#### Source text ####

Google data centers are the large data center facilities Google uses to provide their services, which combine large drives, computer nodes organized in aisles of racks, internal and external networking, environmental controls (mainly cooling and humidification control), and operations software (especially as concerns load balancing and fault tolerance).
There is no official data on how many servers are in Google data centers, but Gartner estimated in a July 2016 report that Google at the time had 2.5 million servers. This number is changing as the company expands capacity and refreshes its hardware.
The locations of Google's various data centers by continent are as follows:
The original hardware (circa 1998) that was used by Google when it was located at Stanford University included:
As of 2014, Google has used a heavily customized version of Debian Linux. They migrated from a Red Hat-based system incrementally in 2013.
The customization goal is to purchase CPU generations that offer the best performance per dollar, not absolute performance. How this is measured is unclear, but it is likely to incorporate running costs of the entire server, and CPU power consumption could be a significant factor. Servers as of 2009–2010 consisted of custom-made open-top systems containing two processors (each with several cores), a considerable amount of RAM spread over 8 DIMM slots housing double-height DIMMs, and at least two SATA hard disk drives connected through a non-standard ATX-sized power supply unit. The servers were open top so more servers could fit into a rack. According to CNET and a book by John Hennessy, each server had a novel 12-volt battery to reduce costs and improve power efficiency.

####

_What is being asked:_
Reproduce the part of the Google data centers text above from "The customization goal" up to and including "improve power efficiency.", word for word.

#### Raw data ####

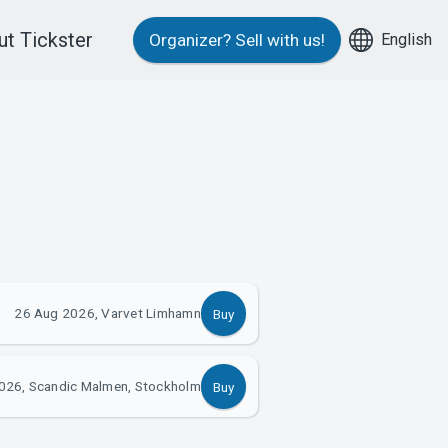
t Tickster
English
Organizer?
Sell with us!
26 Aug 2026, Varvet Limhamn
Buy
026, Scandic Malmen, Stockholm
Buy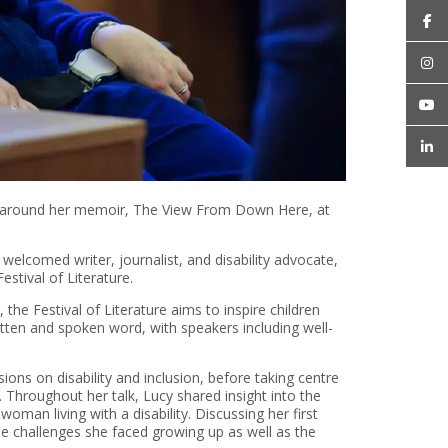
alk around her memoir, The View From Down Here, at
elcomed writer, journalist, and disability advocate,
stival of Literature.
he Festival of Literature aims to inspire children
itten and spoken word, with speakers including well-
ions on disability and inclusion, before taking centre
 Throughout her talk, Lucy shared insight into the
a woman living with a disability. Discussing her first
he challenges she faced growing up as well as the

####

_Exercise result:_
The customization goal is to purchase CPU generations that offer the best performance per dollar, not absolute performance. How this is measured is unclear, but it is likely to incorporate running costs of the entire server, and CPU power consumption could be a significant factor. Servers as of 2009–2010 consisted of custom-made open-top systems containing two processors (each with several cores), a considerable amount of RAM spread over 8 DIMM slots housing double-height DIMMs, and at least two SATA hard disk drives connected through a non-standard ATX-sized power supply unit. The servers were open top so more servers could fit into a rack. According to CNET and a book by John Hennessy, each server had a novel 12-volt battery to reduce costs and improve power efficiency.